Wow. That hurts. Embarrassingly so.

I lean a shoulder against the edge of the door panel, bending down enough to bring myself into her line of sight. “There’s where you’re wrong. I do like you. A lot.” I glance away, trying not to wince, then force myself to face her again. “I’m sorry if you don’t like me.”

Again she ducks her head, another flush hitting her pale cheeks. “Sorry.” She shakes her head then clears her throat. “That was a shitty thing to say. I do like you. I just…” She lifts her hands up in a helpless gesture. “I don’t want a relationship right now.”

Disappointment tumbles into my gut like an unmoored boulder. “Fine. Then we just f**k.” I give her a level look as a bell dings and the doors to the elevator open. “Because any chance you give me, I’m taking it.”

Chapter 7

I’M LATE MEETING Iris and George for lunch. Call it reluctance to face the firing squad. I’m under no illusion that they won’t figure out I’ve had sex with Baylor.
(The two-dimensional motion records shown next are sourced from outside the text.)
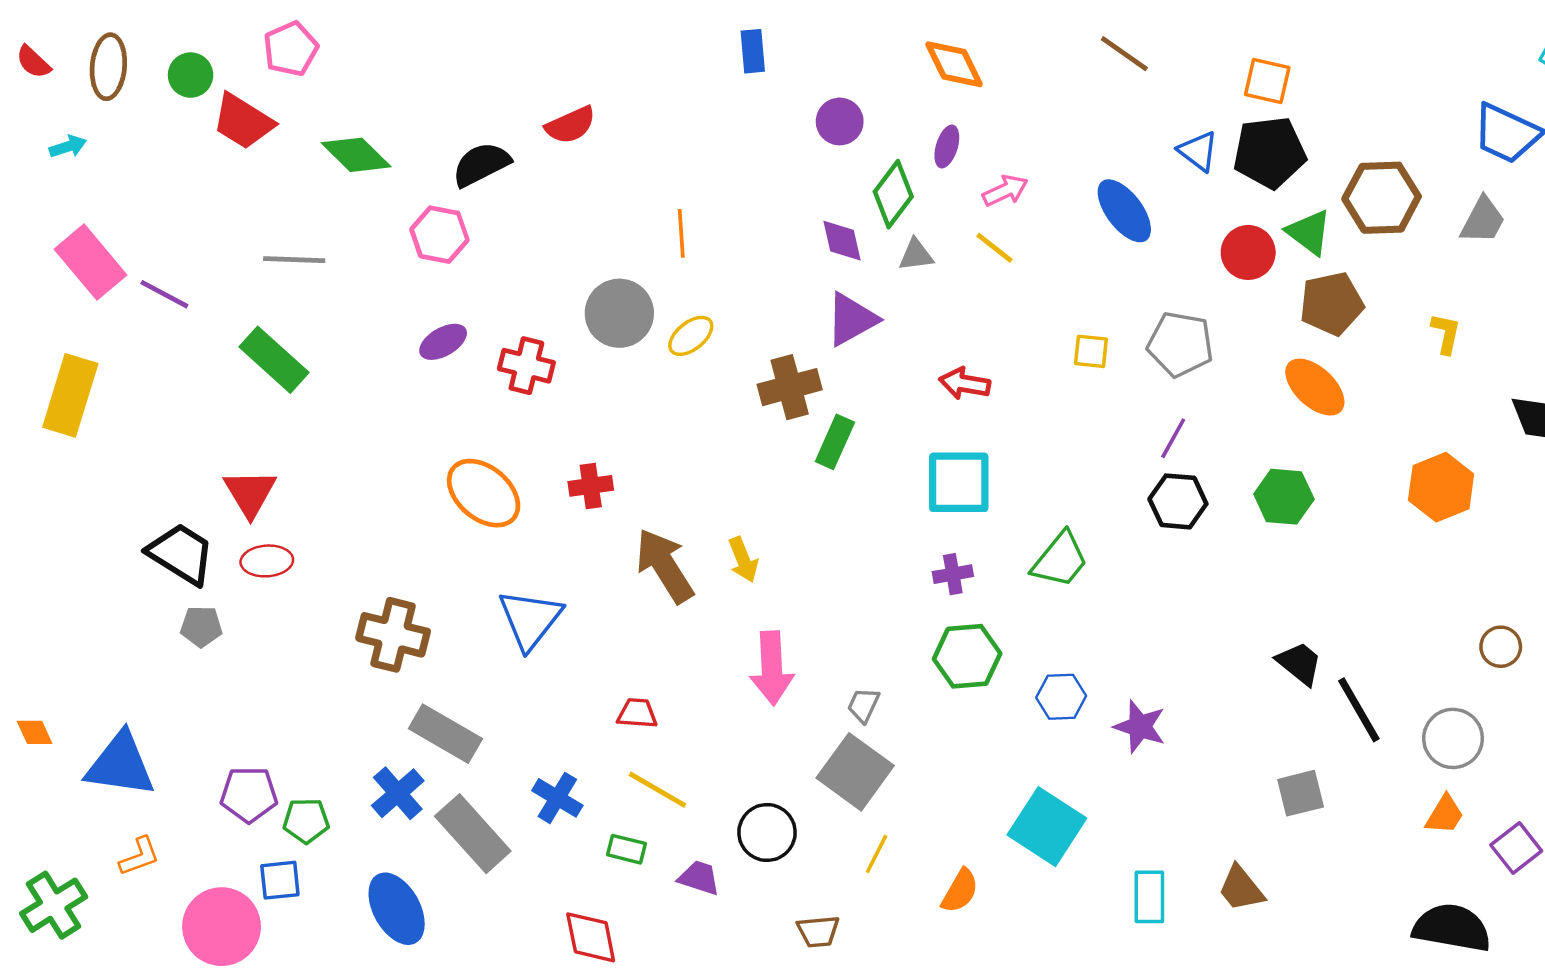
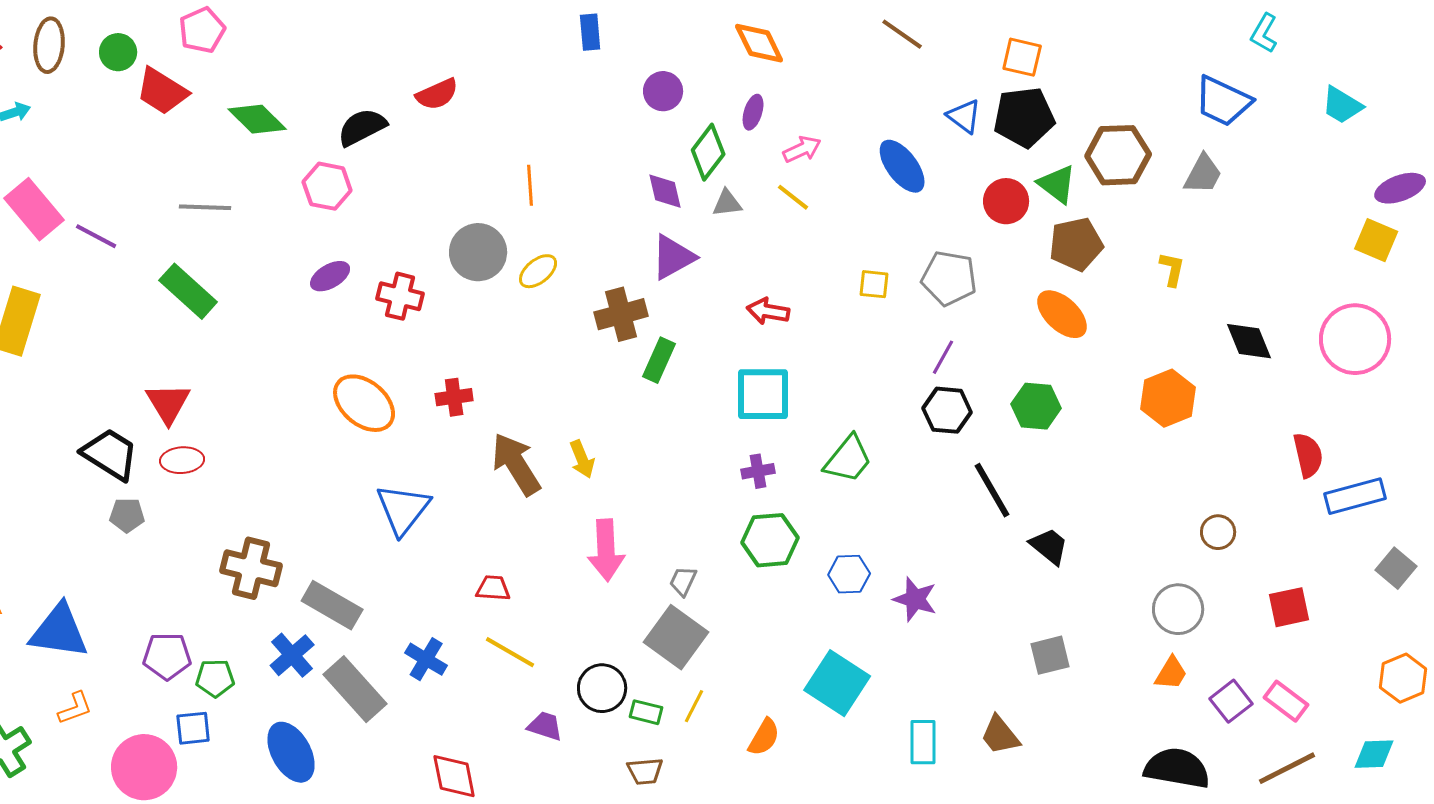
brown cross: (393, 635) -> (251, 568), moved
black line: (1359, 710) -> (992, 490), moved
green rectangle: (626, 849) -> (646, 712), moved

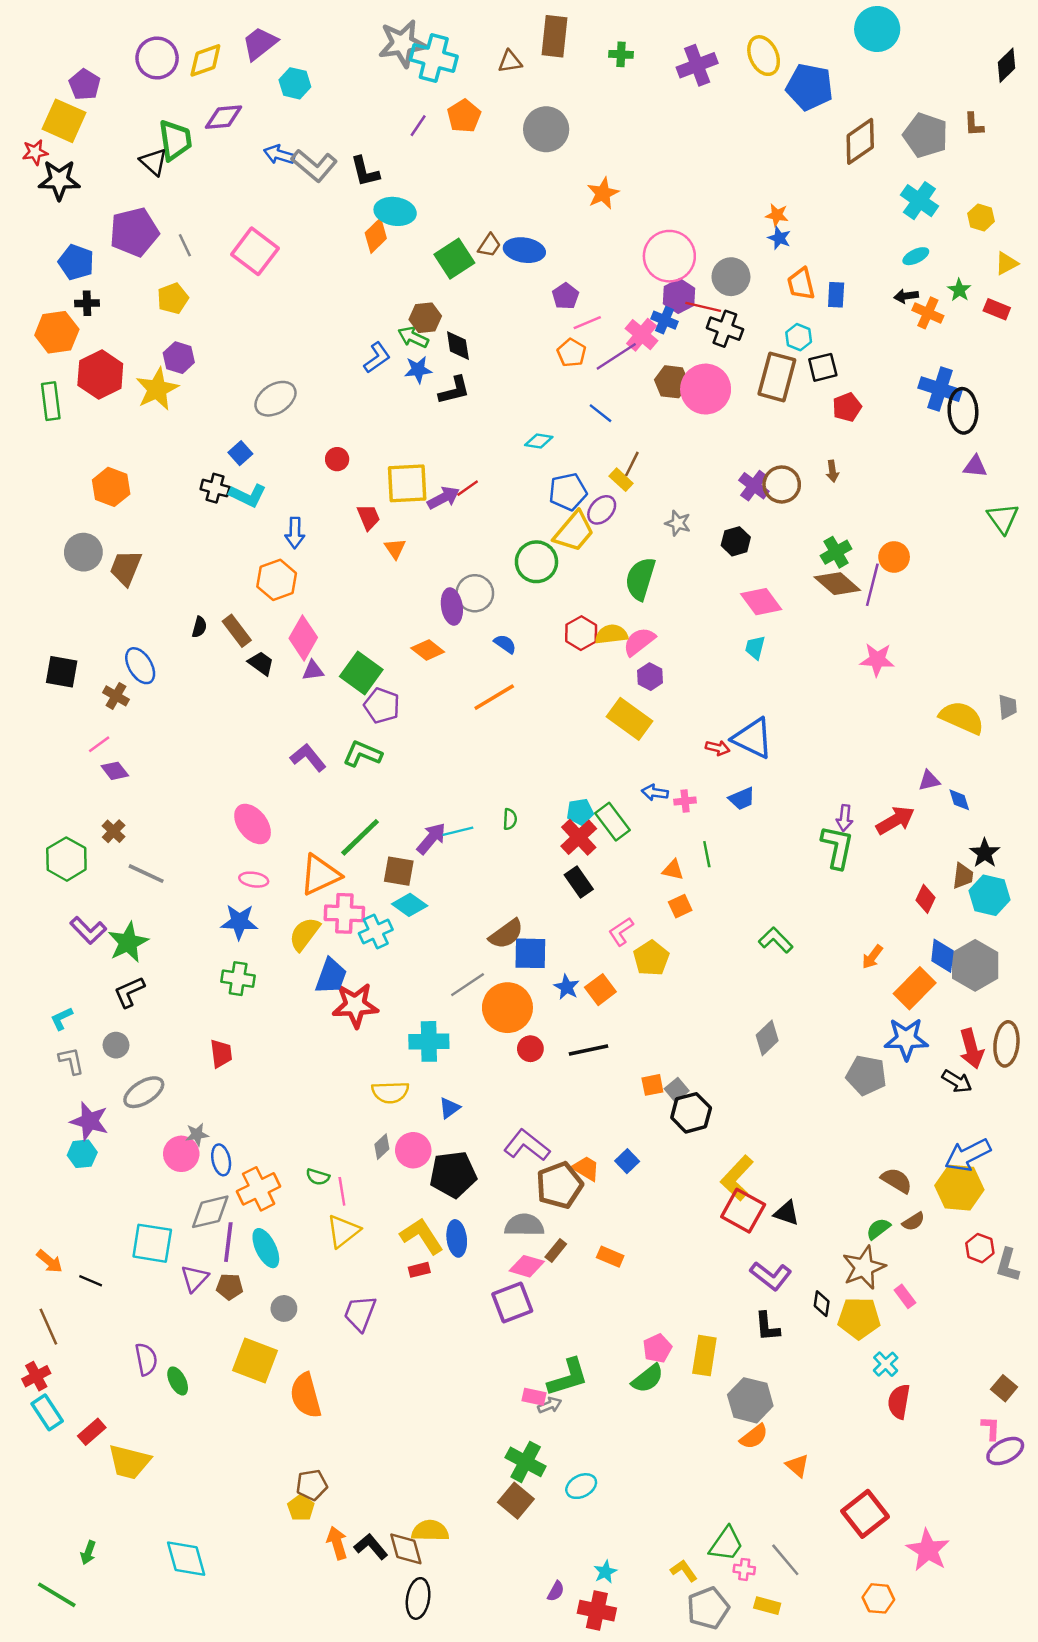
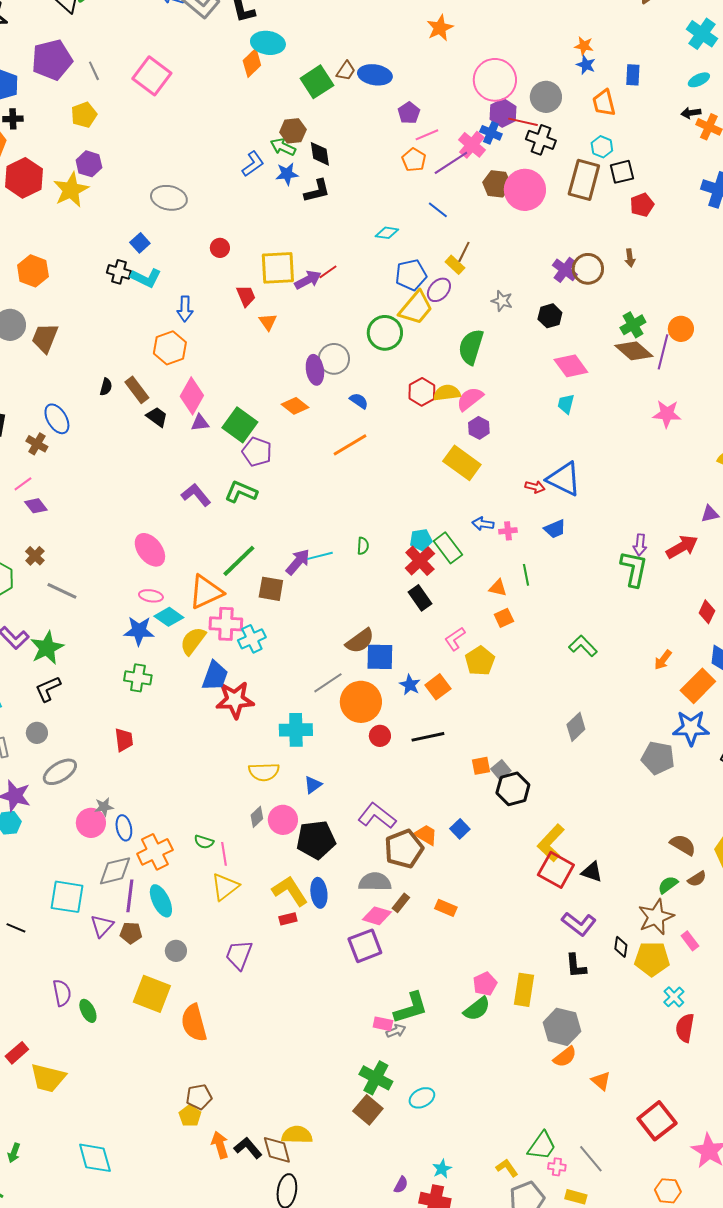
blue rectangle: (836, 295) -> (633, 75), moved
gray ellipse: (275, 399) -> (169, 198), turned 44
cyan diamond: (410, 905) -> (169, 617), moved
I’m horrible at hiding things, and Iris is already suspicious of my sudden disappearance at the party the other night.

Part of me wants to talk about it. Not about Baylor precisely, because the idea of him discussing details with his friends makes me cringe, and I refuse to be a hypocrite. But I need to process this insanity that’s got a hold of me. I cannot believe I had sex with him again. And in the library of all places. Anyone might have seen. The irony that I’m afraid to be seen with him yet let him f**k me in a public space, twice now, isn’t lost on me.

Without warning, I think of him kneeling in front of me, his head buried between my legs. My cheeks burn and dark heat licks up the back of my thighs as I walk into the fifties style diner that sits just outside of campus. Good God, I want to turn around, find Drew Baylor, and do it again. I know now that it isn’t the thrill of possible discovery that makes sex with him better than anything I’ve experienced. It is him, the way I react to his body, his touch, his voice. And that scares the hell out of me.

I like you. A lot.

Damn it. If only he was someone else. Something else. A regular guy. A nobody like me. But he’s not and never will be. When I think of the public scrutiny he, and anyone he’s with, endures, I want to hide away, run for the hills.